This blog is intended to go along with Population: An Introduction to Concepts and Issues, by John R. Weeks, published by Cengage Learning. The latest edition is the 12th (it came out in 2015), but this blog is meant to complement any edition of the book by showing the way in which demographic issues are regularly in the news.

If you are a user of my textbook and would like to suggest a blog post idea, please email me at: john.weeks@sdsu.edu

Wednesday, October 23, 2013

Refugees on the Receiving End

I cannot imagine that anyone in the world wants to be a refugee--to be displaced against your will, and probably permanently, from your home. The United Nations estimates that there are currently about 15 million refugees in the world, not counting internally displaced persons. The best hope they probably have is to someday make it to one of the richer countries of the world, where life might be better, although probably not easy.
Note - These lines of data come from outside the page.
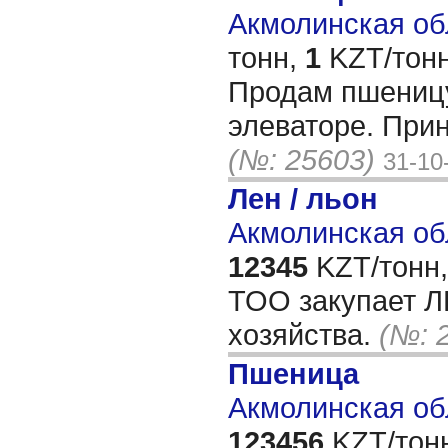
Акмолинская обл
тонн,
1
KZT/тонн
Продам пшениц
элеваторе. При
(№: 25603)
31-10
Лен / льон
Акмолинская об
12345
KZT/тонн,
ТОО закупает Л
хозяйства.
(№: 
Пшеница
Акмолинская об
123456
KZT/тон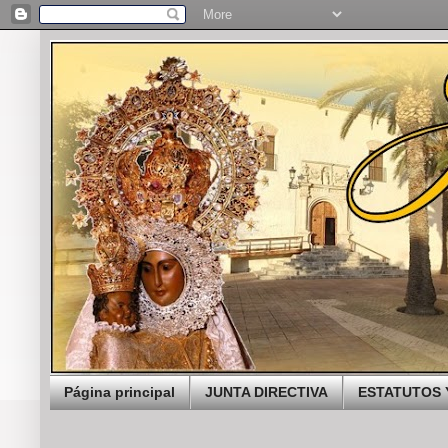
Página principal
JUNTA DIRECTIVA
ESTATUTOS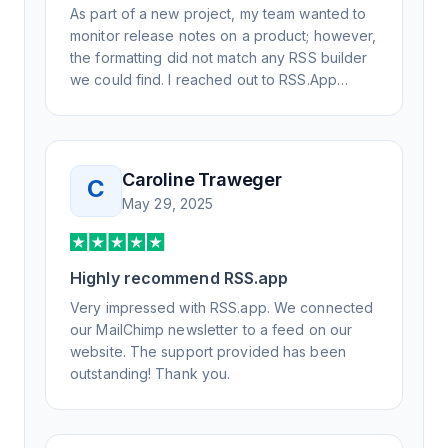
As part of a new project, my team wanted to
monitor release notes on a product; however,
the formatting did not match any RSS builder
we could find. I reached out to RSS.App
support, as you never know if you don't ask.
Not only did I speak to someone the same
day, but I spoke to someone who was
knowledgeable, kind, and clearly wanted to
Caroline Traweger
C
understand the issue. It has been a few
May 29, 2025
weeks, but after many revisions and direct
support, all of my release notes are in a way
that my users understand and find value in.
Highly recommend RSS.app
Honestly, it has been an exceptional
experience, and I will be pushing everyone I
Very impressed with RSS.app. We connected
know to RSS.app for their RSS needs.
our MailChimp newsletter to a feed on our
website. The support provided has been
outstanding! Thank you.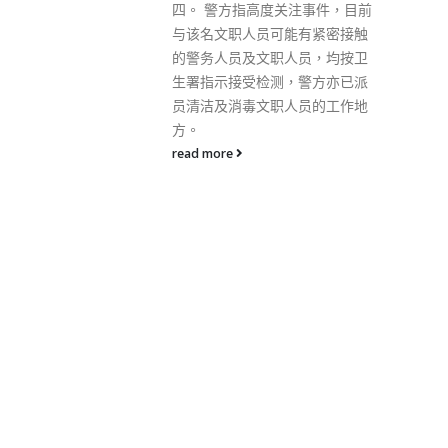
关注事件，目前
支持下，香港连接内地联通世界
能有紧密接触
角色不可替代，并将保持独特和
人员，均按卫
杰出的金融中心地位，进一步推
，警方亦已派
动改革创新及便利化，令本港金
人员的工作地
融市场有更好的发展。 陈茂波指
出，新冠疫情令香港面临经济挑
战，疫情可能阻碍了本港保留人
才，可是香港即将与世界重新连
接，人才将随之回流，香港仍是
人才的理想生活地点，而政府亦
会推出措施吸引人才和企业来
港。政府正在调整防疫措施，尽
快恢复正常及活力，为不同活动
举办及商业联系建立最大空间，
当局早前宣布将检疫措施入境检
疫放宽至「0+3」，以迎合社会
需求，期望带领香港离开疫情影
响。 陈茂波又指，英美等面对高
通胀，美国联储局5次加息，市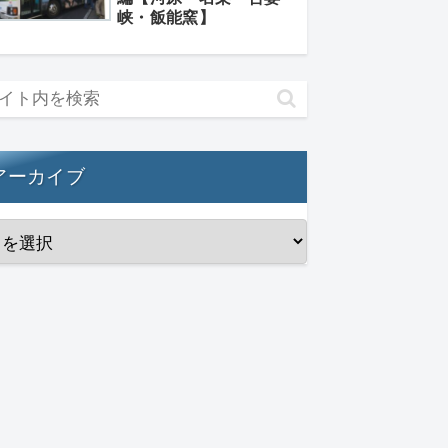
峡・飯能窯】
アーカイブ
KPBS of San Diego aired a story this week about one girl's transition from Africa to San Diego, and how a project to provide second-hand bikes to refugees has been a positive part of that transition.
"I was born in Sudan but I’m from Uganda," Okello [age 15] explained. "I lived at Kakuma camp. I lived there for 10 years."
She lived at the refugee camp in the Horn of Africa alongside 110,000 other refugees who had fled wars in neighboring countries. "Kakuma" is said to mean “nowhere” in Swahili.

Conditions were harsh, Okello recalled.
"We didn’t have enough clean water. We had to walk a really long distance to get clean water, which wouldn’t even last us two days," Okello said.
Having a bicycle to get around wasn’t even a dream for her back then.
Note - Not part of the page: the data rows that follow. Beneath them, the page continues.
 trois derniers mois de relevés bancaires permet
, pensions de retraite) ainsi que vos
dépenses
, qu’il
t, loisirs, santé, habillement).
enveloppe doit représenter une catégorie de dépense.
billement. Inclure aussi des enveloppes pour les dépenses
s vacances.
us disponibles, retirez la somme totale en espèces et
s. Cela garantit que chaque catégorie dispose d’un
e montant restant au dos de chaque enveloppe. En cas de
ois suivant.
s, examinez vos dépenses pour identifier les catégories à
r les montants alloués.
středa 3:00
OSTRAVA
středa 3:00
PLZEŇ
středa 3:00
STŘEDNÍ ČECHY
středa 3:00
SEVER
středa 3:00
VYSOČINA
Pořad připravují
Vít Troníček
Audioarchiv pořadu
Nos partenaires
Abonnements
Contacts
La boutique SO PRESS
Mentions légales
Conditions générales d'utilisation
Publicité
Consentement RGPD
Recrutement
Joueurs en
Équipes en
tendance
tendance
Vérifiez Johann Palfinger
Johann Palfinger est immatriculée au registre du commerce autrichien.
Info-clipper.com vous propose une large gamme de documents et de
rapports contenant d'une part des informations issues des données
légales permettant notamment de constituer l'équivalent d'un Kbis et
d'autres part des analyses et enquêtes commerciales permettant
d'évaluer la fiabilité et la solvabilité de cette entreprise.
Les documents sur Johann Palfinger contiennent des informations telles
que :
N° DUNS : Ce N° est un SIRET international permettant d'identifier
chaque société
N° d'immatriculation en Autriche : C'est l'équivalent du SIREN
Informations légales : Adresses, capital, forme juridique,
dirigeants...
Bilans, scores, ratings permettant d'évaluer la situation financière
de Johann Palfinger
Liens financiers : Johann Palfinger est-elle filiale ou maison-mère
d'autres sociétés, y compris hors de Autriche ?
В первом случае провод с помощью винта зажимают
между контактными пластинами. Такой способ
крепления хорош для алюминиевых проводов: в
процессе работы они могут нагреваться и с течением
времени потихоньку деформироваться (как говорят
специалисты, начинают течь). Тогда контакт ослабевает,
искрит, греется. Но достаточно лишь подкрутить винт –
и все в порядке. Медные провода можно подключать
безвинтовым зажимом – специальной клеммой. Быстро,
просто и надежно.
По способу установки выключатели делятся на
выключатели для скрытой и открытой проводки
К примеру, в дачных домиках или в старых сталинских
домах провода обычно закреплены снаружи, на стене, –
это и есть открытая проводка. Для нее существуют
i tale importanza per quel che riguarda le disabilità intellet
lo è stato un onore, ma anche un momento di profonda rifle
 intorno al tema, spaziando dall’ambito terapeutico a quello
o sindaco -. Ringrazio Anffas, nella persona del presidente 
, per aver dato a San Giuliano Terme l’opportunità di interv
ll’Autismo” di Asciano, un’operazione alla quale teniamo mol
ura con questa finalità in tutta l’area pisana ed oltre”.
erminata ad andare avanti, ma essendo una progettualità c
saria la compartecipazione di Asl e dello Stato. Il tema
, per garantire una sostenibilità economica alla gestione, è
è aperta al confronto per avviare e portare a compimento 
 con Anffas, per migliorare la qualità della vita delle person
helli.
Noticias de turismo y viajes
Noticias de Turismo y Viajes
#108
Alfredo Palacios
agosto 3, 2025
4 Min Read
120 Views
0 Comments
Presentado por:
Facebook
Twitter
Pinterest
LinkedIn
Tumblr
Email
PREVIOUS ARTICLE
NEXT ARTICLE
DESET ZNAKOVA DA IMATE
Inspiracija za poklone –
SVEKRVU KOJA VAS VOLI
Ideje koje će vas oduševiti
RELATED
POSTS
Okello’s story isn’t unique. Many of the 3,500 other refugees who relocate to San Diego County every year from around the world share a similar background. Most have suffered greatly before moving here. The average stay in a refugee camp is 17 years.
Okella and her family moved in 2008 from Kakuma Campa to City Heights -- San Diego’s hub for refugee resettlement.
"I’m very grateful," Okello said. "I have a bed, I have enough food to eat and I have a family who has time to spend with me."
In my book, I specifically address the issue of Iraqi refugees to San Diego County, who tend to cluster spatially in a different part of the county. The lives of refugees like Edith Okello from Africa, and the people who help them and work with them, will all be different in the future because of these kinds of adaptations and accommodations to geopolitical events--typically complicated by demographic change--in faraway places.